[Your task] Copy out the rows below, substituting "BrouwAssistent" for every "BrouwHulp" and leaving everything else unchanged. Omit the pictures from your answer.

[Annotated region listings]
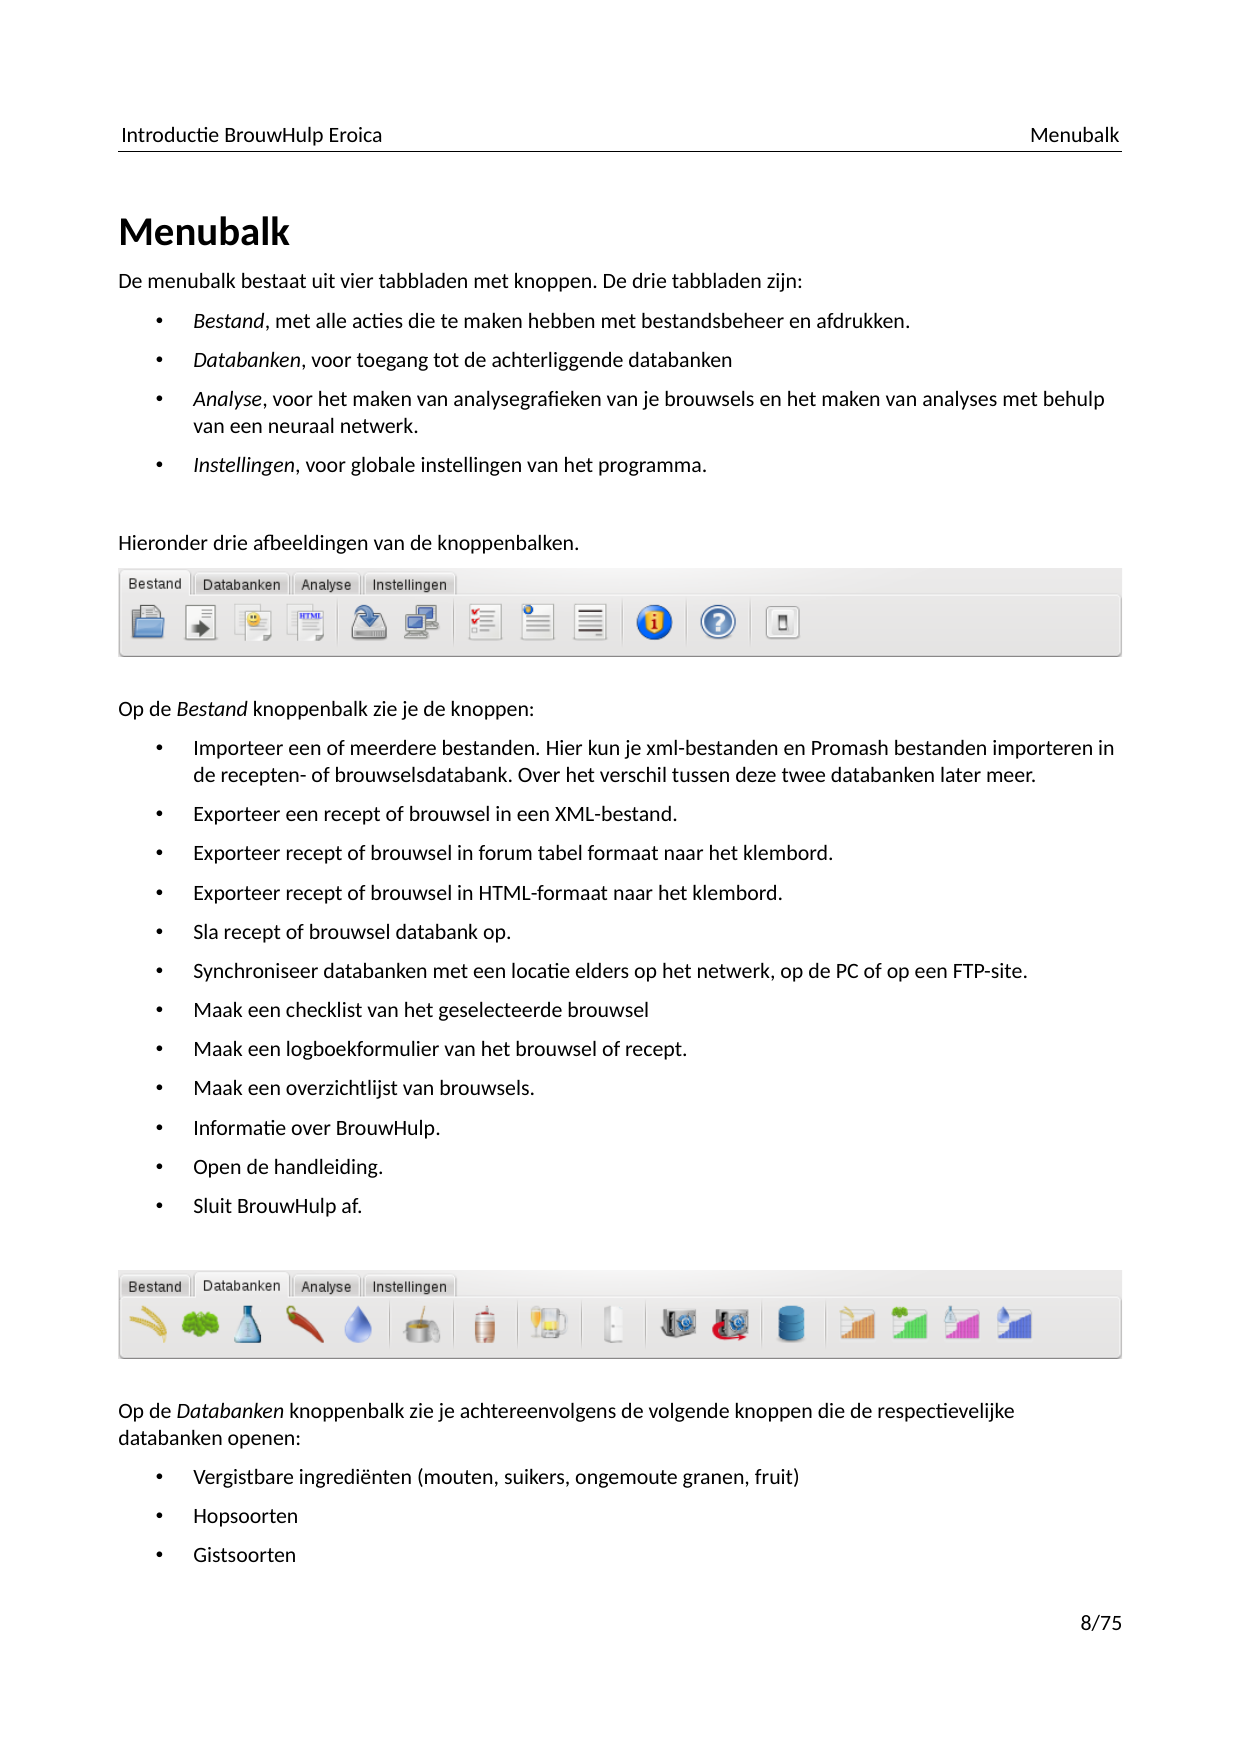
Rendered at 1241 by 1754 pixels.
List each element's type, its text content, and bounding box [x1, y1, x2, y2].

text Op de Databanken knoppenbalk zie je achtereenvolgens de volgende knoppen die de respectievelijke databanken openen: [118, 1397, 1122, 1451]
list Importeer een of meerdere bestanden. Hier kun je xml-bestanden en Promash bestanden importeren in de recepten- of brouwselsdatabank. Over het verschil tussen deze twee databanken later meer. [156, 734, 1122, 788]
list Maak een overzichtlijst van brouwsels. [156, 1074, 1122, 1101]
subtitle Menubalk [118, 205, 1122, 255]
picture [118, 1270, 1123, 1359]
list Sluit BrouwHulp af. [156, 1192, 1122, 1219]
list Maak een logboekformulier van het brouwsel of recept. [156, 1035, 1122, 1062]
text Hieronder drie afbeeldingen van de knoppenbalken. [118, 529, 1122, 556]
list Vergistbare ingrediënten (mouten, suikers, ongemoute granen, fruit) [156, 1463, 1122, 1490]
text De menubalk bestaat uit vier tabbladen met knoppen. De drie tabbladen zijn: [118, 268, 1122, 294]
list Analyse, voor het maken van analysegrafieken van je brouwsels en het maken van analyses met behulp van een neuraal netwerk. [156, 385, 1122, 438]
list Synchroniseer databanken met een locatie elders op het netwerk, op de PC of op een FTP-site. [156, 957, 1122, 984]
list Exporteer recept of brouwsel in forum tabel formaat naar het klembord. [156, 839, 1122, 866]
list Exporteer een recept of brouwsel in een XML-bestand. [156, 800, 1122, 827]
picture [118, 568, 1123, 657]
list Bestand, met alle acties die te maken hebben met bestandsbeheer en afdrukken. [156, 307, 1122, 333]
list Informatie over BrouwHulp. [156, 1114, 1122, 1140]
list Databanken, voor toegang tot de achterliggende databanken [156, 346, 1122, 373]
list Maak een checklist van het geselecteerde brouwsel [156, 996, 1122, 1023]
list Open de handleiding. [156, 1153, 1122, 1179]
list Sla recept of brouwsel databank op. [156, 918, 1122, 944]
list Instellingen, voor globale instellingen van het programma. [156, 451, 1122, 478]
list Gistsoorten [156, 1542, 1122, 1568]
list Hopsoorten [156, 1502, 1122, 1529]
text Op de Bestand knoppenbalk zie je de knoppen: [118, 695, 1122, 722]
list Exporteer recept of brouwsel in HTML-formaat naar het klembord. [156, 879, 1122, 905]
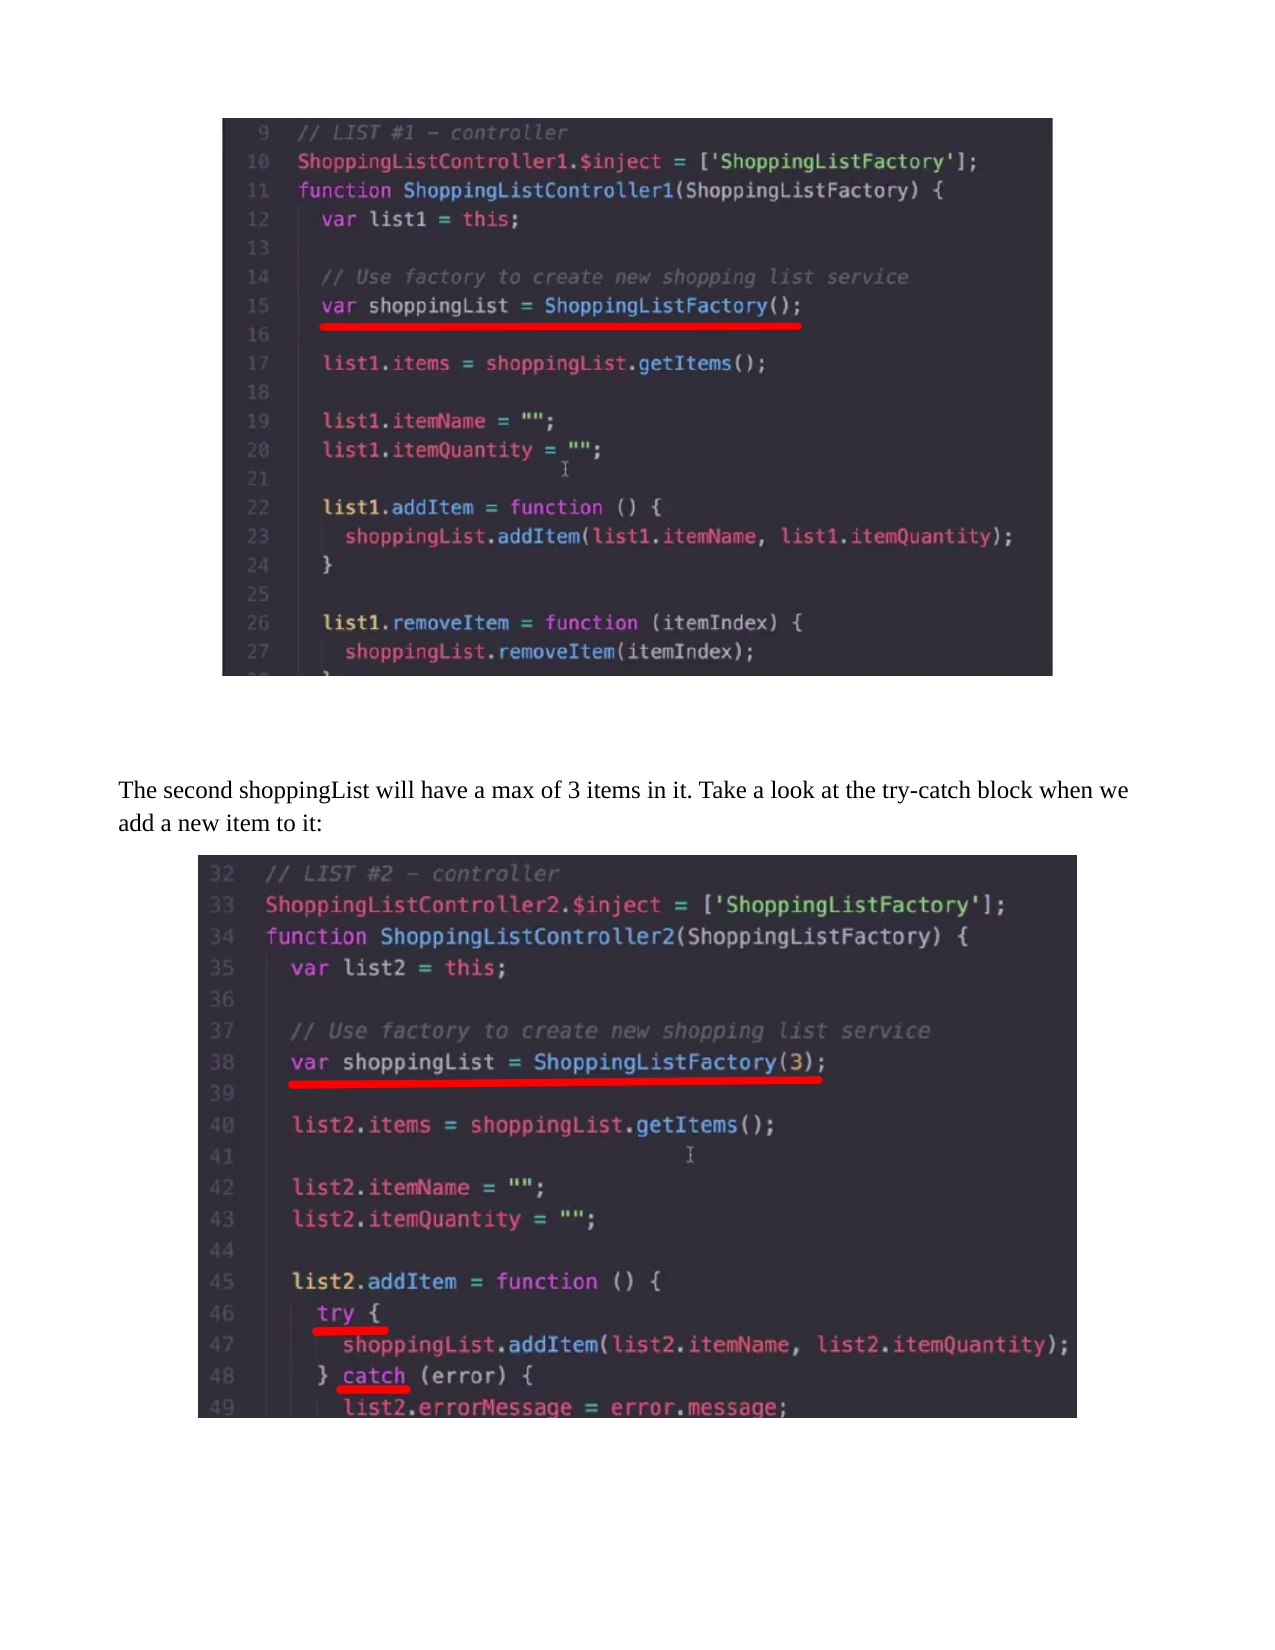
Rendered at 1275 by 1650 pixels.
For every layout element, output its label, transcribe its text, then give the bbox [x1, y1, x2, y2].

[Result for this task]
Rendered at 1241 by 1754 pixels.
List each element's type, its text content, and bounding box [x1, y1, x2, y2].

text Op de Databanken knoppenbalk zie je achtereenvolgens de volgende knoppen die de respectievelijke databanken openen: [118, 1397, 1122, 1451]
list Importeer een of meerdere bestanden. Hier kun je xml-bestanden en Promash bestanden importeren in de recepten- of brouwselsdatabank. Over het verschil tussen deze twee databanken later meer. [156, 734, 1122, 788]
list Maak een overzichtlijst van brouwsels. [156, 1074, 1122, 1101]
subtitle Menubalk [118, 205, 1122, 255]
picture [118, 1270, 1123, 1359]
list Sluit BrouwAssistent af. [156, 1192, 1122, 1219]
list Maak een logboekformulier van het brouwsel of recept. [156, 1035, 1122, 1062]
text Hieronder drie afbeeldingen van de knoppenbalken. [118, 529, 1122, 556]
list Vergistbare ingrediënten (mouten, suikers, ongemoute granen, fruit) [156, 1463, 1122, 1490]
text De menubalk bestaat uit vier tabbladen met knoppen. De drie tabbladen zijn: [118, 268, 1122, 294]
list Analyse, voor het maken van analysegrafieken van je brouwsels en het maken van analyses met behulp van een neuraal netwerk. [156, 385, 1122, 438]
list Synchroniseer databanken met een locatie elders op het netwerk, op de PC of op een FTP-site. [156, 957, 1122, 984]
list Exporteer recept of brouwsel in forum tabel formaat naar het klembord. [156, 839, 1122, 866]
list Exporteer een recept of brouwsel in een XML-bestand. [156, 800, 1122, 827]
picture [118, 568, 1123, 657]
list Bestand, met alle acties die te maken hebben met bestandsbeheer en afdrukken. [156, 307, 1122, 333]
list Informatie over BrouwAssistent. [156, 1114, 1122, 1140]
list Databanken, voor toegang tot de achterliggende databanken [156, 346, 1122, 373]
list Maak een checklist van het geselecteerde brouwsel [156, 996, 1122, 1023]
list Open de handleiding. [156, 1153, 1122, 1179]
list Sla recept of brouwsel databank op. [156, 918, 1122, 944]
list Instellingen, voor globale instellingen van het programma. [156, 451, 1122, 478]
list Gistsoorten [156, 1542, 1122, 1568]
list Hopsoorten [156, 1502, 1122, 1529]
text Op de Bestand knoppenbalk zie je de knoppen: [118, 695, 1122, 722]
list Exporteer recept of brouwsel in HTML-formaat naar het klembord. [156, 879, 1122, 905]
Rendered at 1275 by 1650 pixels.
For every layout element, output its label, transcribe its text, then give the bbox [x1, y1, x2, y2].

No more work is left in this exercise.